**TASK OBJECTIVE**
Please repeat word for word the lines of the entries below, from the line with "order: Lycopodiales" to the line with "scientific name: Meleagris gallopavo", including both of those lines.

[START AVAILABLE DATA]

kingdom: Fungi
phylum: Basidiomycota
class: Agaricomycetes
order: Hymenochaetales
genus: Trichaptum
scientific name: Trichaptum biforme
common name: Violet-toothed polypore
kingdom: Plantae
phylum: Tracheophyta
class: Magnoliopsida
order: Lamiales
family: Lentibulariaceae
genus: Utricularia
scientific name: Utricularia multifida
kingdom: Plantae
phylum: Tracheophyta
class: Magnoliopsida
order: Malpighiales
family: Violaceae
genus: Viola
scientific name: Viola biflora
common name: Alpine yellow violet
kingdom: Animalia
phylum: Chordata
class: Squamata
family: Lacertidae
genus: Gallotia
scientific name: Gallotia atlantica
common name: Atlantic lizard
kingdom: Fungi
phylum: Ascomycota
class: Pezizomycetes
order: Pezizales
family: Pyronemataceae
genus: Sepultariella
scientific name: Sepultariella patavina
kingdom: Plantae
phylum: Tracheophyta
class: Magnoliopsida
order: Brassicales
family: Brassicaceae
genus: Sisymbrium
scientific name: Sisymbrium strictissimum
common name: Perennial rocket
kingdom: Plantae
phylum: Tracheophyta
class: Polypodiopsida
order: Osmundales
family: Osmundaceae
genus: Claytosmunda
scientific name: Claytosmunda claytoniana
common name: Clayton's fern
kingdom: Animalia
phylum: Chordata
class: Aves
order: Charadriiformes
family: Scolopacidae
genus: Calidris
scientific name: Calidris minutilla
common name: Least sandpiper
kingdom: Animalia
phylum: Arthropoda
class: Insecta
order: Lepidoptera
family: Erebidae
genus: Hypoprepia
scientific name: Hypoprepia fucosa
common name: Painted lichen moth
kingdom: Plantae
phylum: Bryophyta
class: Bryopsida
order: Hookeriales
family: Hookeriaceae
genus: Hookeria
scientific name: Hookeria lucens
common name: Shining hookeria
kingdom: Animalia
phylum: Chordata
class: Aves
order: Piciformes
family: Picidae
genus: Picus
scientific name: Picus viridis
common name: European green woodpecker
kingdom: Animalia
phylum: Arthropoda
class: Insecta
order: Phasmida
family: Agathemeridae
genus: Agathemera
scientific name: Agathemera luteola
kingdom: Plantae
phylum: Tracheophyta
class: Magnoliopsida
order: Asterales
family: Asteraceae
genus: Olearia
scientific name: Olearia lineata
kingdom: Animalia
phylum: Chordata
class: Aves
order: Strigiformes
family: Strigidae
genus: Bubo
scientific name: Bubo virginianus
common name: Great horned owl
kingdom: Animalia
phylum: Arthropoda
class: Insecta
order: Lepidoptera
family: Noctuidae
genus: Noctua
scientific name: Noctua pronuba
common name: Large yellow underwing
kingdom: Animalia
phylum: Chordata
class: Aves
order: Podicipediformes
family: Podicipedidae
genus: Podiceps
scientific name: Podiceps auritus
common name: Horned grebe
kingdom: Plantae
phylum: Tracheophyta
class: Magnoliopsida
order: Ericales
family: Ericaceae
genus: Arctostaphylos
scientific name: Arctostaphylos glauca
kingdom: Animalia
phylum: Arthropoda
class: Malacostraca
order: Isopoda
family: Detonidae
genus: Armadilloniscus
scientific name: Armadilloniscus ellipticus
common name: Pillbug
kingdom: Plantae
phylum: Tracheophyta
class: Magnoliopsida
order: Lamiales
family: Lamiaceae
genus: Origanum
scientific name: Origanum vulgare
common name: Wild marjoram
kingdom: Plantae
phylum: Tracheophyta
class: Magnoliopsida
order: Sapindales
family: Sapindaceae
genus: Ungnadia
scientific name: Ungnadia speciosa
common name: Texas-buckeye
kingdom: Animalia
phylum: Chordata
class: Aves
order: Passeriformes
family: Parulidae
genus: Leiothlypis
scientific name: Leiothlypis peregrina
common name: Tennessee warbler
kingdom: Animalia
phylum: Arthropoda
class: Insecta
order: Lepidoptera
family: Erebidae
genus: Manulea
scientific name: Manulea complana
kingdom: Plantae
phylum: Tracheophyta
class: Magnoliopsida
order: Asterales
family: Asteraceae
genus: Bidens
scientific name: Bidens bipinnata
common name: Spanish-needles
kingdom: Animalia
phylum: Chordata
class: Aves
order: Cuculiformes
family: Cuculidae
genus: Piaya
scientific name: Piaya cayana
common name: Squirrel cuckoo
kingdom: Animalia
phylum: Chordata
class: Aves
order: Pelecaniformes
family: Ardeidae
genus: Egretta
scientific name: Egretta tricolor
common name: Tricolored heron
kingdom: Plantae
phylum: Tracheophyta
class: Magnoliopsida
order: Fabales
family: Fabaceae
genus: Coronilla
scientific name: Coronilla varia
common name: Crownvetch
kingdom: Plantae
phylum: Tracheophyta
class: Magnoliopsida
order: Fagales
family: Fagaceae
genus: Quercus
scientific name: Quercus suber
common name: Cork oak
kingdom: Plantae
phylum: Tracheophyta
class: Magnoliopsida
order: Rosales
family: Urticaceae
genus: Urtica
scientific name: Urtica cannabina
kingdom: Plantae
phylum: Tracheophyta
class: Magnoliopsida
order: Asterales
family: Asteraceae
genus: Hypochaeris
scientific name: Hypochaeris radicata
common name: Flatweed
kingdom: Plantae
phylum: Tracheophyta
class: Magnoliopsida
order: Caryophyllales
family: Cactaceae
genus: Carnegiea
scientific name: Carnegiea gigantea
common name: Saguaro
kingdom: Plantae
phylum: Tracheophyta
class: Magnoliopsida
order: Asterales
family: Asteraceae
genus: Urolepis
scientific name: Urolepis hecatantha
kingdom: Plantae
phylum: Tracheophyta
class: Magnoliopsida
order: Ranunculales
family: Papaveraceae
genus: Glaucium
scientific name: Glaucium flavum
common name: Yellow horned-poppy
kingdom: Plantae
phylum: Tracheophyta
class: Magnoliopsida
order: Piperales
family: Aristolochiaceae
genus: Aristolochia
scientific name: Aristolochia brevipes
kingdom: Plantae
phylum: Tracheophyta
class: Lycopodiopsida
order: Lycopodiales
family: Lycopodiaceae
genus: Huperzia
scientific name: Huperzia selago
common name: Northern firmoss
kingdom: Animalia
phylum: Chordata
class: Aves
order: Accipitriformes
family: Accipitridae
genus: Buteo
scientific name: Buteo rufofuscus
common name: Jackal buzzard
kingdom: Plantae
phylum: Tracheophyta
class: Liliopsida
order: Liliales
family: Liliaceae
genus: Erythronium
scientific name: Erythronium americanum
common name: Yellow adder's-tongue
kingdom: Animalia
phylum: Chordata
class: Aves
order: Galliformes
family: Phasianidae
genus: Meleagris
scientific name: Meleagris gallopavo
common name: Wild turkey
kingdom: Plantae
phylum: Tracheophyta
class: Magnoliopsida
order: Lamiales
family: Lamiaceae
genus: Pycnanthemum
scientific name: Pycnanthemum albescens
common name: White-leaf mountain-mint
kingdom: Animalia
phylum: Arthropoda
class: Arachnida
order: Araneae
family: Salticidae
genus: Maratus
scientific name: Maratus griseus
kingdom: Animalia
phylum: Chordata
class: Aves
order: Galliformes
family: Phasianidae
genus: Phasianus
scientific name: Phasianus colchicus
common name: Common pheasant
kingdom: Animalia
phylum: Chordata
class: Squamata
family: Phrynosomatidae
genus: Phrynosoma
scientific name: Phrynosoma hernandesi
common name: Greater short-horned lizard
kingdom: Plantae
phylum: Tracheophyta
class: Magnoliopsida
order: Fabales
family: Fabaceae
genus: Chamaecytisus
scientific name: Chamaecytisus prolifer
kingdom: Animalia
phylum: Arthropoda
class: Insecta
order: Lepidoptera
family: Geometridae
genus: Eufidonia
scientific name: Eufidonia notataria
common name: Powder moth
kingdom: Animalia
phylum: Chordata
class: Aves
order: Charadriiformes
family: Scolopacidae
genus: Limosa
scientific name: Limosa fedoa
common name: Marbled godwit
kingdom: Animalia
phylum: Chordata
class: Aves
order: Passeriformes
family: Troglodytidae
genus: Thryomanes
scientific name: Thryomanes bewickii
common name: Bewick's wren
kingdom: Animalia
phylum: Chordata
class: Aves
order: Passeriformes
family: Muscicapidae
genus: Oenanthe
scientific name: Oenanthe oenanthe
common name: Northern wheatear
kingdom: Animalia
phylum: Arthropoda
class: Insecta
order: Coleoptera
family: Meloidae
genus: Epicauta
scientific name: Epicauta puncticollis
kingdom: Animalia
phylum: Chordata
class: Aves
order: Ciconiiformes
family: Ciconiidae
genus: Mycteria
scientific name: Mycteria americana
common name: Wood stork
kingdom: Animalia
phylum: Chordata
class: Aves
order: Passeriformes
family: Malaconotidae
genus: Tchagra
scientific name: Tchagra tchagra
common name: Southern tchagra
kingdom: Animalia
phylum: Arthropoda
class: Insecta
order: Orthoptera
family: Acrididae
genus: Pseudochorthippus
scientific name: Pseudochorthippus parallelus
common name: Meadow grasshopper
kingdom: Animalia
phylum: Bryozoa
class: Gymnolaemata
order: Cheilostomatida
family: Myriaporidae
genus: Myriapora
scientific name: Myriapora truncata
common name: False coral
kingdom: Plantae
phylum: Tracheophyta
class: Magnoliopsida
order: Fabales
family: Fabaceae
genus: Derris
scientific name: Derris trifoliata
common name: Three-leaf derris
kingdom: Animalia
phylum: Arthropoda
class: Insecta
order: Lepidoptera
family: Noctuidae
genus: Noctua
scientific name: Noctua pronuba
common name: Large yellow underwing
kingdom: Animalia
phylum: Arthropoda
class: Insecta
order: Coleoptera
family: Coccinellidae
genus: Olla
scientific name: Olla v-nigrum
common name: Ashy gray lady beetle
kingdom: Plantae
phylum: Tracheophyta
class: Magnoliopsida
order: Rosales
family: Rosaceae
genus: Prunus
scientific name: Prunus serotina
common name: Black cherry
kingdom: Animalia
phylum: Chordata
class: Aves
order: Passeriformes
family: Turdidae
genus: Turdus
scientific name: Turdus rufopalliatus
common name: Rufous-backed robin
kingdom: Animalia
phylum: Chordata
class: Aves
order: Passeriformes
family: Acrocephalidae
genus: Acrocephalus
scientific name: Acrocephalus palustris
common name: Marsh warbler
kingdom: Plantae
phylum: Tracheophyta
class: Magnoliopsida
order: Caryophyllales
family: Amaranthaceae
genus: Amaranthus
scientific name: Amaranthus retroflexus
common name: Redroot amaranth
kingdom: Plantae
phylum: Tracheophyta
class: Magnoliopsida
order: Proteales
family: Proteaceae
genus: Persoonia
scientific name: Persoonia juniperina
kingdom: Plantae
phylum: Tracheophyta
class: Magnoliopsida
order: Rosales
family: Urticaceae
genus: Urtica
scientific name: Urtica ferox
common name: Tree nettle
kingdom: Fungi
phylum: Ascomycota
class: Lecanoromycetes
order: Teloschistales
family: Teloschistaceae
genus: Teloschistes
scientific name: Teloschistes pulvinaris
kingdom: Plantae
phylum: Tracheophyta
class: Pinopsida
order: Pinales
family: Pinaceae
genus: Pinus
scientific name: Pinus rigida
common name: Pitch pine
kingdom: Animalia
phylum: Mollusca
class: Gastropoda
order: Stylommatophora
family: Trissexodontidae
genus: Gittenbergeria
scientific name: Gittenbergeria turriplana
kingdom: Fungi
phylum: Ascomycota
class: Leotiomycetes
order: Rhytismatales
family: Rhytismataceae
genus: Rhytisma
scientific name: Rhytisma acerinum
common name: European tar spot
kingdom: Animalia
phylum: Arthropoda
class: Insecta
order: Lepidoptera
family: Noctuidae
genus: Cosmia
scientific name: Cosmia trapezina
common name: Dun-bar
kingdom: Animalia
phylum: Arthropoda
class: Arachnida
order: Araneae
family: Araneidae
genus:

[END AVAILABLE DATA]

**SOLUTION FOR THIS TASK**
order: Lycopodiales
family: Lycopodiaceae
genus: Huperzia
scientific name: Huperzia selago
common name: Northern firmoss
kingdom: Animalia
phylum: Chordata
class: Aves
order: Accipitriformes
family: Accipitridae
genus: Buteo
scientific name: Buteo rufofuscus
common name: Jackal buzzard
kingdom: Plantae
phylum: Tracheophyta
class: Liliopsida
order: Liliales
family: Liliaceae
genus: Erythronium
scientific name: Erythronium americanum
common name: Yellow adder's-tongue
kingdom: Animalia
phylum: Chordata
class: Aves
order: Galliformes
family: Phasianidae
genus: Meleagris
scientific name: Meleagris gallopavo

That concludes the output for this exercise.